Moving away from the male gaze is necessary but it’s not clear that trying to create a female counterpart is the best way to do so. A better way forward would be to transcend the notion of a gaze altogether. A gaze implies uniformity – after all, what made the male gaze so powerful and ubiquitous was the fact that it had a single, unifying thread– and it’s far from obvious that uniformity is what we’re after. Artists’ visions and styles are as multifaceted, nuanced, and distinctive as their identities – trying to subsume everything under the umbrella of the female gaze is at best sloppy, and at worse sinister.

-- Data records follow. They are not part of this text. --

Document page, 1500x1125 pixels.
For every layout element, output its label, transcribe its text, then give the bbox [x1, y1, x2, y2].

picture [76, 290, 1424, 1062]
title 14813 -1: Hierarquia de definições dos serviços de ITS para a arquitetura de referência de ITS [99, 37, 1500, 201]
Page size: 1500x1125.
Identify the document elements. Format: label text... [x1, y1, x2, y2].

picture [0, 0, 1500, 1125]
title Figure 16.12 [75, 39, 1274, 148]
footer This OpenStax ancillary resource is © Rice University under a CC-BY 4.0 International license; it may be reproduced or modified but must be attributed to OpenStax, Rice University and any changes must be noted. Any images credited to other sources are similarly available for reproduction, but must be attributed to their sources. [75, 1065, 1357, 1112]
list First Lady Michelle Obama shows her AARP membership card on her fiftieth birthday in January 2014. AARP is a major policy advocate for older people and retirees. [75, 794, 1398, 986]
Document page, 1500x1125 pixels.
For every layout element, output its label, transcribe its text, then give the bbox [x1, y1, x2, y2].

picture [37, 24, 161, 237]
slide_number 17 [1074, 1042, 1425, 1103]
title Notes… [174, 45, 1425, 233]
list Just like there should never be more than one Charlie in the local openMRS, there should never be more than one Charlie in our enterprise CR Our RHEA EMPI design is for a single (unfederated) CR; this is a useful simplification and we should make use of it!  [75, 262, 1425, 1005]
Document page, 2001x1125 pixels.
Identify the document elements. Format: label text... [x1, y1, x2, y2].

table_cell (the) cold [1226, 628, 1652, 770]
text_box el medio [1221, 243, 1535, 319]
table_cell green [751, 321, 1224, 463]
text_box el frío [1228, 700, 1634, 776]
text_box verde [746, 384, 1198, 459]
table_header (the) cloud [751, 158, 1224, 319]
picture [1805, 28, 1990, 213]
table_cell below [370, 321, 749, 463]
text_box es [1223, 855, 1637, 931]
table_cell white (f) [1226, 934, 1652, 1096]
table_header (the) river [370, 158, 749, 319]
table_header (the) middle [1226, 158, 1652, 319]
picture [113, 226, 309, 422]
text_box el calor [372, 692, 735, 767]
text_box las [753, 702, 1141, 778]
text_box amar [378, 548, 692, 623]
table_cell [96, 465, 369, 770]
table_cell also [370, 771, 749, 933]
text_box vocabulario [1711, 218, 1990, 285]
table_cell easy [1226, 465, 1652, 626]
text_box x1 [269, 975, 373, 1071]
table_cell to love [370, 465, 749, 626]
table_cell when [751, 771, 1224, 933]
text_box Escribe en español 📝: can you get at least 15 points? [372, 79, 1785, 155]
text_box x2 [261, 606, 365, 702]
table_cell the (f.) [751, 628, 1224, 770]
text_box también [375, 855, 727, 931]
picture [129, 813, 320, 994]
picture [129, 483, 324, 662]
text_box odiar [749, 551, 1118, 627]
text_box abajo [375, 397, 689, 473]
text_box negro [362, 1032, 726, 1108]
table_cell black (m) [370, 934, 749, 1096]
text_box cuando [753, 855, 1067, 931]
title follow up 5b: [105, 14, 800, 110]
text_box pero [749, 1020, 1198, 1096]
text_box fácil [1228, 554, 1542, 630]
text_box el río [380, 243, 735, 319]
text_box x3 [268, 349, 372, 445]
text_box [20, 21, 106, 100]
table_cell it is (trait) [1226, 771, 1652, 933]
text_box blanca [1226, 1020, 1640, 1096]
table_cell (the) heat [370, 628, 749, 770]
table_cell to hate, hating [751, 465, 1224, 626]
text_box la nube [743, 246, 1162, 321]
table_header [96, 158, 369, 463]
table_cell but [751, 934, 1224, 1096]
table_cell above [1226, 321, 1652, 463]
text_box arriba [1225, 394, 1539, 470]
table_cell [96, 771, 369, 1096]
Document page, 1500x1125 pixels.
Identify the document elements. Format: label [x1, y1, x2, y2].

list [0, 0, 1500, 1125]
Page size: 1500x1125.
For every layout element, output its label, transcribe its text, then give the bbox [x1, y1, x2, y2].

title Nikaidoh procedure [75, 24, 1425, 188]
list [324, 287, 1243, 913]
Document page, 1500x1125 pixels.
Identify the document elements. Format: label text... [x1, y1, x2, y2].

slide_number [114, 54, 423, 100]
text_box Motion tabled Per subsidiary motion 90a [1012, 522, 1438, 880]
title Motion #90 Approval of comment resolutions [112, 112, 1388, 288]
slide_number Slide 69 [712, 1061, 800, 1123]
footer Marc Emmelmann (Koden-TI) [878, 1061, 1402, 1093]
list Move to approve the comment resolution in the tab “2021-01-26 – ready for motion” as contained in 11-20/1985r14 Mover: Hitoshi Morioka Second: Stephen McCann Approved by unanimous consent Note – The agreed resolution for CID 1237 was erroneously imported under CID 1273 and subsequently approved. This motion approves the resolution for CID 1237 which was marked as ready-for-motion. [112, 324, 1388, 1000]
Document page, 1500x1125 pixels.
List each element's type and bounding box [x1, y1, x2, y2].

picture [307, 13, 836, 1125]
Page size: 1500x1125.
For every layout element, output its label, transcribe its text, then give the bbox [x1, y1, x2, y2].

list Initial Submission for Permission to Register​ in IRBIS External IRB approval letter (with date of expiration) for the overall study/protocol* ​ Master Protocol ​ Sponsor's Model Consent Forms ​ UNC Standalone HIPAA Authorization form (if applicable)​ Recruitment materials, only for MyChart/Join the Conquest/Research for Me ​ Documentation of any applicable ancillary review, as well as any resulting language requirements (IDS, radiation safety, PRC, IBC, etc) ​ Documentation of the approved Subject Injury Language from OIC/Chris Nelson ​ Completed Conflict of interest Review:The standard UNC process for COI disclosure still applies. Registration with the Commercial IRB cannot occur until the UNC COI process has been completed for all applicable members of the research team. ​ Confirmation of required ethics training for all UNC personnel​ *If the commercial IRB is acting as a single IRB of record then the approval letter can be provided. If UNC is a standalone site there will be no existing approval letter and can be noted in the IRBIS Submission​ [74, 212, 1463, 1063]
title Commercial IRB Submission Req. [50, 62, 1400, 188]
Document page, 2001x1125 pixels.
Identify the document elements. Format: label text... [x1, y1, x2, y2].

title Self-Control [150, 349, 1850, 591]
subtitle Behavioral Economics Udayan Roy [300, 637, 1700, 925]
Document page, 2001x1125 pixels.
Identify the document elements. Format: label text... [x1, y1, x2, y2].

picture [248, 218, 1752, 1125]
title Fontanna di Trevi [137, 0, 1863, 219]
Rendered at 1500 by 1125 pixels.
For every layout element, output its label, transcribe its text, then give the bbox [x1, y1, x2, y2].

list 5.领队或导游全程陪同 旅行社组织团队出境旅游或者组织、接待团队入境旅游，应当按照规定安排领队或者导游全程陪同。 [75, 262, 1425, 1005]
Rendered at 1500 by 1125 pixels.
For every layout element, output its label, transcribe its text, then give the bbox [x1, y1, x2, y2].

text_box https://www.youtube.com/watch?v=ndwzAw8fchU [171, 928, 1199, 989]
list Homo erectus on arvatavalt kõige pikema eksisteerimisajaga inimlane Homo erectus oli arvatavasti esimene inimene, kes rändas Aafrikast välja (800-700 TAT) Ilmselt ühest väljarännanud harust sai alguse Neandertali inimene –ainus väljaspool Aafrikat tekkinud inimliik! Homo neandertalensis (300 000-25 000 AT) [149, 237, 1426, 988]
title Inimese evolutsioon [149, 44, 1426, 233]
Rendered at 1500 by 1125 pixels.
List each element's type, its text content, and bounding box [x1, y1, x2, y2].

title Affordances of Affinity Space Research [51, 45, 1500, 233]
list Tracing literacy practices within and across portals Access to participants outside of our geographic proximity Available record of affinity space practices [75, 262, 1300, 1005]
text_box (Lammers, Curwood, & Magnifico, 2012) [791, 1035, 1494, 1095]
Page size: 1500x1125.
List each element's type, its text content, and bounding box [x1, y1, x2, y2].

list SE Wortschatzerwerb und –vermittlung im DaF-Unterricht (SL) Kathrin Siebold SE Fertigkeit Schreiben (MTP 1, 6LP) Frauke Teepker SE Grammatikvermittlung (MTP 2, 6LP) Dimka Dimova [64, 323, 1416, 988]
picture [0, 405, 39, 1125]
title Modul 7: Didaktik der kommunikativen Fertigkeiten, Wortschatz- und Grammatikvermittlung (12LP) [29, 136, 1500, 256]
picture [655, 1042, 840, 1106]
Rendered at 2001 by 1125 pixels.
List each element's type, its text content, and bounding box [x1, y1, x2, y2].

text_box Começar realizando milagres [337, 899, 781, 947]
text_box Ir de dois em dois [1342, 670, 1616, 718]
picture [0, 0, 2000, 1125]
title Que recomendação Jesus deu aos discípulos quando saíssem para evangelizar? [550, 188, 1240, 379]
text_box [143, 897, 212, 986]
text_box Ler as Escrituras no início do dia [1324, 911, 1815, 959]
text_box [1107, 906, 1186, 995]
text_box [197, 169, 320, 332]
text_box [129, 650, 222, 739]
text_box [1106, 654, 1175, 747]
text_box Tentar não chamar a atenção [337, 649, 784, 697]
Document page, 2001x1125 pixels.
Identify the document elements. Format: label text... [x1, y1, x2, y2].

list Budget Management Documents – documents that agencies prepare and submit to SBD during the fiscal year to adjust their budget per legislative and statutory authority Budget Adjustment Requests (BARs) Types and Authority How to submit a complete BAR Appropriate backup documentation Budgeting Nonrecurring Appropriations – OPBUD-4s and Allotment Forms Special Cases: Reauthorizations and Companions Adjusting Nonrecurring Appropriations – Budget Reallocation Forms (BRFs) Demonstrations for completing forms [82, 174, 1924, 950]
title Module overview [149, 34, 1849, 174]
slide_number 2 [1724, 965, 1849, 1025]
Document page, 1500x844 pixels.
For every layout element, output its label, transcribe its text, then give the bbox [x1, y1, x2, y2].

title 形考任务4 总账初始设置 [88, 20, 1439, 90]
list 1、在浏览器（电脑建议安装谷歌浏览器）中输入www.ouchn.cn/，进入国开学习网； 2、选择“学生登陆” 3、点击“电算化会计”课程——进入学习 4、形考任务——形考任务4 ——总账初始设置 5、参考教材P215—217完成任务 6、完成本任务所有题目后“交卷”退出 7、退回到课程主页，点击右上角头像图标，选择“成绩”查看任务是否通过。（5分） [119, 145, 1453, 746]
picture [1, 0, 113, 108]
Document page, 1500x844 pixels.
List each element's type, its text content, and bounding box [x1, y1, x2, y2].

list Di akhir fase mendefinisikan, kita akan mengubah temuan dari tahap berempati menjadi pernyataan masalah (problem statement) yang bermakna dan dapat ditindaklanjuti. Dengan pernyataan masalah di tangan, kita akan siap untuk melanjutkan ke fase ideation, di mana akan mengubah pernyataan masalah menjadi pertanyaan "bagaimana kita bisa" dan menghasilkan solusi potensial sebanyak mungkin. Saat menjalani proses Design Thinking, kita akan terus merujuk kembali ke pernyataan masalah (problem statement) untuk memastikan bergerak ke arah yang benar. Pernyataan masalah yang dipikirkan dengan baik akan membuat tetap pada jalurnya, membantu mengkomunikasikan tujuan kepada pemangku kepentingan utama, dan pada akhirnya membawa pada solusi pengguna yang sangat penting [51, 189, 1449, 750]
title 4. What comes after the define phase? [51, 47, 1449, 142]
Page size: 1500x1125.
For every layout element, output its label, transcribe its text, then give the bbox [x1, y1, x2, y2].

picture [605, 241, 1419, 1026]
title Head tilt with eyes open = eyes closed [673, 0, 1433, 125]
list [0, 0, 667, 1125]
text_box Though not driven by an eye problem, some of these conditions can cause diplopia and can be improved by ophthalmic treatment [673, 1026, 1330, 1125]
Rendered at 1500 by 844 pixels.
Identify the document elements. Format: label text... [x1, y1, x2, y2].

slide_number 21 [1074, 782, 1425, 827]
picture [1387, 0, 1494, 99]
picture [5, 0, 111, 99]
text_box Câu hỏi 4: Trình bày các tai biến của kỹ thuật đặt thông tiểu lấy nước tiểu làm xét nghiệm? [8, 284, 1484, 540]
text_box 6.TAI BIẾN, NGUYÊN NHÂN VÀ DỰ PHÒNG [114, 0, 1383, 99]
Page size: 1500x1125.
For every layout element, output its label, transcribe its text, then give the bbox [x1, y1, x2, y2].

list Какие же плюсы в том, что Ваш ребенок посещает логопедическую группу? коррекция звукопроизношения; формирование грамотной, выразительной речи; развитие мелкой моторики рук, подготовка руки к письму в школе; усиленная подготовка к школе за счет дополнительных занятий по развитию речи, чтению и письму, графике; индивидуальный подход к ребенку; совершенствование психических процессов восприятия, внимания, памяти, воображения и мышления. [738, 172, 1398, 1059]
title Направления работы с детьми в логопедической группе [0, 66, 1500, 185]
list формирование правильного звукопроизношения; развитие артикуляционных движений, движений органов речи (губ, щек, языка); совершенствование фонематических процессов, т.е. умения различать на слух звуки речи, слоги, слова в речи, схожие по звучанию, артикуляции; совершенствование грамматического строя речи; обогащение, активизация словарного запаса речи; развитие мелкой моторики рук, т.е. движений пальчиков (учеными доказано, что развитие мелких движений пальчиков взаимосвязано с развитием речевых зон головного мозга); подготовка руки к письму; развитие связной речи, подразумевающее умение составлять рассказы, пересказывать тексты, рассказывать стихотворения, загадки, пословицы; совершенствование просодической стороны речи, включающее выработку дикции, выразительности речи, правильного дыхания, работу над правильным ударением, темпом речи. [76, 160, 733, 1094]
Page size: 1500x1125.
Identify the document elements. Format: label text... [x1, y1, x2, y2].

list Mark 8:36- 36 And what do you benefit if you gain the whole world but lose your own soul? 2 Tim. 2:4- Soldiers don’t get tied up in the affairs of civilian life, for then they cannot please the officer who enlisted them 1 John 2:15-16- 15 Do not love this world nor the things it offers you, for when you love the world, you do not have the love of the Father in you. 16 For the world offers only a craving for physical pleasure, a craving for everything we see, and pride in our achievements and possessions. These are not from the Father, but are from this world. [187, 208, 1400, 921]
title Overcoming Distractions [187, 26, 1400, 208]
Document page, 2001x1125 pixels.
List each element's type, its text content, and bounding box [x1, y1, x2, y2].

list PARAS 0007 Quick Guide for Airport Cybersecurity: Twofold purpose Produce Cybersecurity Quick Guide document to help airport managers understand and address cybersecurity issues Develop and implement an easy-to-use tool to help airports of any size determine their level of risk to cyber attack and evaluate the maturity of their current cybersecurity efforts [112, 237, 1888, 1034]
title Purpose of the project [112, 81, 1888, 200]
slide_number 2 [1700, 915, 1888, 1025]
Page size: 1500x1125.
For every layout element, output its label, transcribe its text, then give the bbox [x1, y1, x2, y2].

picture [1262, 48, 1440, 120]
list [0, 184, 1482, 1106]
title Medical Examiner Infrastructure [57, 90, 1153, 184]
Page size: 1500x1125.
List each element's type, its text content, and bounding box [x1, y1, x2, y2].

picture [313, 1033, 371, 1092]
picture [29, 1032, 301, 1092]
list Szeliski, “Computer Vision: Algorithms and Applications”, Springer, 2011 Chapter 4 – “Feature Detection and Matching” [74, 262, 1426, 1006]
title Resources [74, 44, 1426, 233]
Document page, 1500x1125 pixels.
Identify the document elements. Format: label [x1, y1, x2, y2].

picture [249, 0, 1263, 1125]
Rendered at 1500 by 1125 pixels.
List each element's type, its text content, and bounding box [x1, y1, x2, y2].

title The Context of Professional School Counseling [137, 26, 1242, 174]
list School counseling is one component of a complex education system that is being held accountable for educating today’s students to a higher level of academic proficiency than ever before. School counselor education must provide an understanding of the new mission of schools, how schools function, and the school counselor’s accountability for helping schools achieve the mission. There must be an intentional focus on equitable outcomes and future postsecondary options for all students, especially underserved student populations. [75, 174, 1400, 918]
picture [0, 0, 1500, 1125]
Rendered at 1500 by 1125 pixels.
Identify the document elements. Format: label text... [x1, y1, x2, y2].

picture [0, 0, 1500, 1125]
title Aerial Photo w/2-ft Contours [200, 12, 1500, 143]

Transcending gazes means two things. Firstly, we need to continue to call out instances of the male gaze. As a culture, we have largely internalised the male gaze - as Margaret Atwood writes “You are a woman with a man inside watching a woman. You are your own voyeur”. Breaking free of the male gaze is no small feat but recognising it and challenging it is the first step. Secondly, we must give our female artists, writers, and filmmakers what they deserve - in-depth engagement with their individual artistic languages and techniques . In reviews of works by men, this level of engagement is taken for granted. Attaching a trendy buzzword to works by women does not do them justice - we need to be alive to the variations, idiosyncrasies, and nuances in their oeuvres. Leaving behind the notion of a gaze opens up artistic possibilities, facilitates serious critical engagement, and avoids pigeon-holing women and their work into specific categories. Far better to be free to create, than forced to gaze.